Scan the entries below for the word "oltre". Copy each line that has it.

◇ ◇ ◇

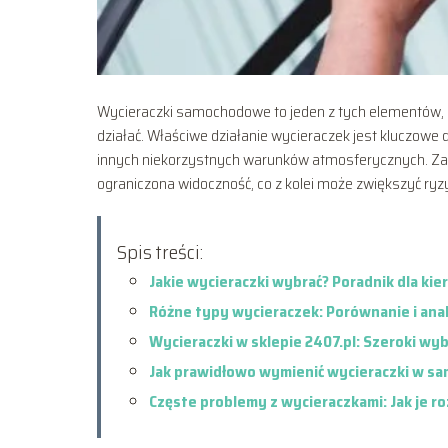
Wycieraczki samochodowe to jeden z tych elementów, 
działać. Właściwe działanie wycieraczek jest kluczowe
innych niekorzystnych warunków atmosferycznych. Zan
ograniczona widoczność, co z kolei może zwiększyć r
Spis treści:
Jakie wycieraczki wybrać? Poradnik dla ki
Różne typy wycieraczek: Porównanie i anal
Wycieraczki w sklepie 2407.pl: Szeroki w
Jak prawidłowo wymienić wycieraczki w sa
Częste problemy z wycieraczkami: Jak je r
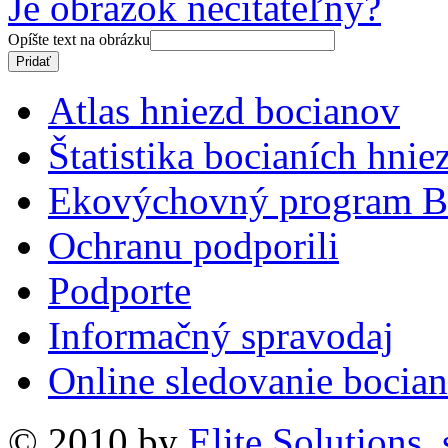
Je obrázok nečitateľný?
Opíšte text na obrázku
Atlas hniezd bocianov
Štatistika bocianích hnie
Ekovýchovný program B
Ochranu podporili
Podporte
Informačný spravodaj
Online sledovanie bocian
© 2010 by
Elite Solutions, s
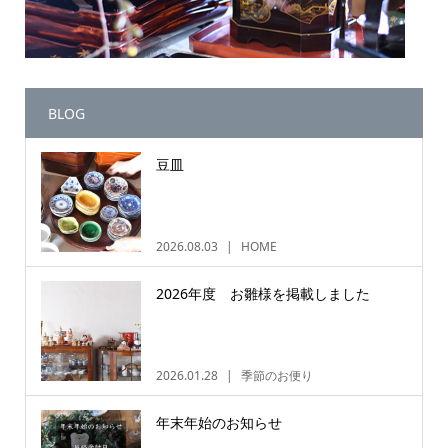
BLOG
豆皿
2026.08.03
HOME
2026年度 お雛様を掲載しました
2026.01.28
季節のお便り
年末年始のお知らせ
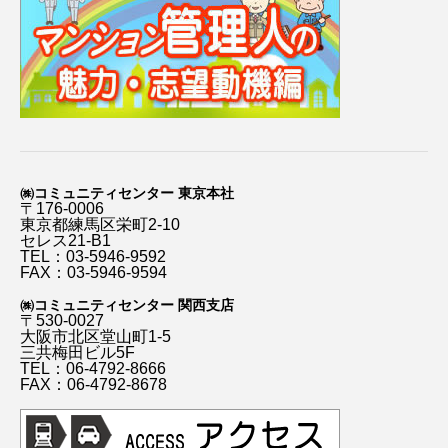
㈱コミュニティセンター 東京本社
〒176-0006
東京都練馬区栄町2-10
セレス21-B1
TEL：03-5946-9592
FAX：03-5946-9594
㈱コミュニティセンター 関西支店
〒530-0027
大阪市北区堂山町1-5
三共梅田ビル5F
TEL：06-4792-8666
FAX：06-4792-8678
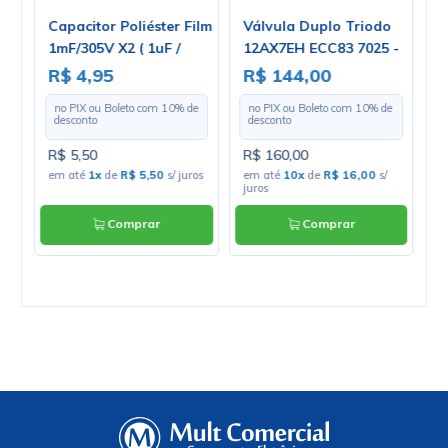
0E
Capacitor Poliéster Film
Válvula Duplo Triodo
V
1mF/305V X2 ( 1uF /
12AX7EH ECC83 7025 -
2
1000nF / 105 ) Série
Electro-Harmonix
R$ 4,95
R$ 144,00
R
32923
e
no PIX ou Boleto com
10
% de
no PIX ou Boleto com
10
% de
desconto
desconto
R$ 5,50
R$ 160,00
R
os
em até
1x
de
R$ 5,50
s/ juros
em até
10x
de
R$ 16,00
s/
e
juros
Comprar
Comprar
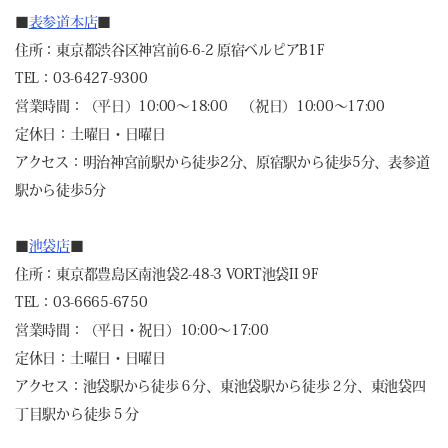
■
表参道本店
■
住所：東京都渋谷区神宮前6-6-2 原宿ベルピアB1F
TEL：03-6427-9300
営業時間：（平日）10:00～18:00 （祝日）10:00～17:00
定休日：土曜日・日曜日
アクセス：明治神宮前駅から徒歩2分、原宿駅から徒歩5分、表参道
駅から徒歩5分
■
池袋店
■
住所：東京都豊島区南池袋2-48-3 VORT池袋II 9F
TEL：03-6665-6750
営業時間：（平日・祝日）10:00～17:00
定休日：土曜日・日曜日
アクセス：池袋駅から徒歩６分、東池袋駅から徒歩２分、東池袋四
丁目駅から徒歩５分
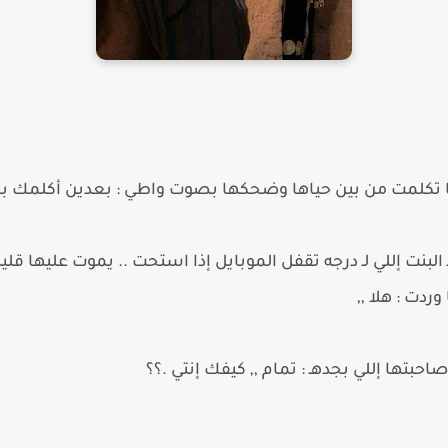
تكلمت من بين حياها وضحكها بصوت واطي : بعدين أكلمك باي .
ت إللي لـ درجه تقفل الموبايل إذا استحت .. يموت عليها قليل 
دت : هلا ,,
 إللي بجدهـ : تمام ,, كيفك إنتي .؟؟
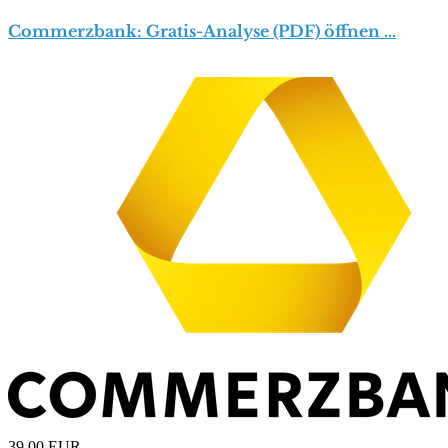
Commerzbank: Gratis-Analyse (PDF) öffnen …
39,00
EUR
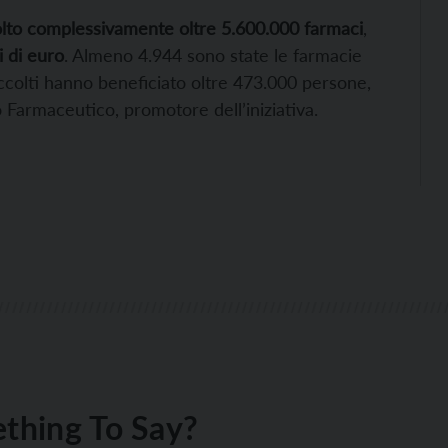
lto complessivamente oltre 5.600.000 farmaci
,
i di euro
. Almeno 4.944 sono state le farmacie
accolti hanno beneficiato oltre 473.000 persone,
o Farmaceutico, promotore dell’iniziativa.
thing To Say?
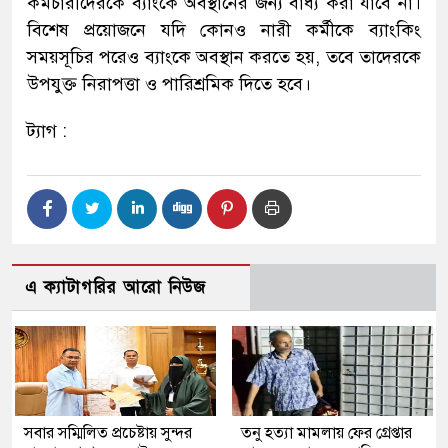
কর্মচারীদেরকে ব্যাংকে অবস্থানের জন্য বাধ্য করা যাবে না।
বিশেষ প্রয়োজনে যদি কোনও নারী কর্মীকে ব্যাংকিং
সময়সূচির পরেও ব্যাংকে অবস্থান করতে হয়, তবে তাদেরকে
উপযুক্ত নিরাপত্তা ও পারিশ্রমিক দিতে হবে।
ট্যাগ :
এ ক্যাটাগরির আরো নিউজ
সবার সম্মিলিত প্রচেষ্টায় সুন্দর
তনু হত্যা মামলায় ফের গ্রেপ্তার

◇ ◇ ◇

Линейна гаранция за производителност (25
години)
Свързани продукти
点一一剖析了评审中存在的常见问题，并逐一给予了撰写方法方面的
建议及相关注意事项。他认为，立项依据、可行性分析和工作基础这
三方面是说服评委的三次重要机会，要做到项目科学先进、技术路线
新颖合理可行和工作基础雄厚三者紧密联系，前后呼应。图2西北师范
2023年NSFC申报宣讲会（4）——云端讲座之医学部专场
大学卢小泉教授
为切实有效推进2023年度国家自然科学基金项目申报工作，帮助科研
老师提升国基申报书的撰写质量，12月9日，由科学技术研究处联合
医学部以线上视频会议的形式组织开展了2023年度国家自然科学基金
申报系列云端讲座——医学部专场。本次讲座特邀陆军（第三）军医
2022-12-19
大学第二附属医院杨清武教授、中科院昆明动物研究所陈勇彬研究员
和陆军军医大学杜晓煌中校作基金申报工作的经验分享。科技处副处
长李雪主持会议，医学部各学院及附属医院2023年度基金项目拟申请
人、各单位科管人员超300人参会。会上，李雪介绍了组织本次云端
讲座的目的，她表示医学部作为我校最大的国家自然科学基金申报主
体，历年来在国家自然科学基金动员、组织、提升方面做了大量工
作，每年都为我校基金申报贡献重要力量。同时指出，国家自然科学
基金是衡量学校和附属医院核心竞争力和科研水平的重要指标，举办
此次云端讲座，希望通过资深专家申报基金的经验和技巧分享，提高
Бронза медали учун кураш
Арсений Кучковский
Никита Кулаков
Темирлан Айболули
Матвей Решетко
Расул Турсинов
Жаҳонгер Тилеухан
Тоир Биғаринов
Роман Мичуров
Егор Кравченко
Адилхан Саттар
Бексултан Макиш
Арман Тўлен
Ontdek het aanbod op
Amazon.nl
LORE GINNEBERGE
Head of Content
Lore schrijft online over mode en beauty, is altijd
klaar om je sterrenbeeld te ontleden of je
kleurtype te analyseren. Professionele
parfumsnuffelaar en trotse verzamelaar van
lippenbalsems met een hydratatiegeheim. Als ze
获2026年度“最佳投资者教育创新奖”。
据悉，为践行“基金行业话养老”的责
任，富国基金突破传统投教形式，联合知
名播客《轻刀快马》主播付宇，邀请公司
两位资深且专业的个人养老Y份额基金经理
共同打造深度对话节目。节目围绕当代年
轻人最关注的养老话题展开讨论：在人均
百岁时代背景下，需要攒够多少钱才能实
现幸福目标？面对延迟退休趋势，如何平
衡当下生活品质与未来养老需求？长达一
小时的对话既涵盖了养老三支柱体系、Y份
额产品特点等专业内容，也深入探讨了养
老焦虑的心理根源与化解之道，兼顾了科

◇ ◇ ◇

- _Response to this task_
lto complessivamente oltre 5.600.000 farmaci
accolti hanno beneficiato oltre 473.000 persone,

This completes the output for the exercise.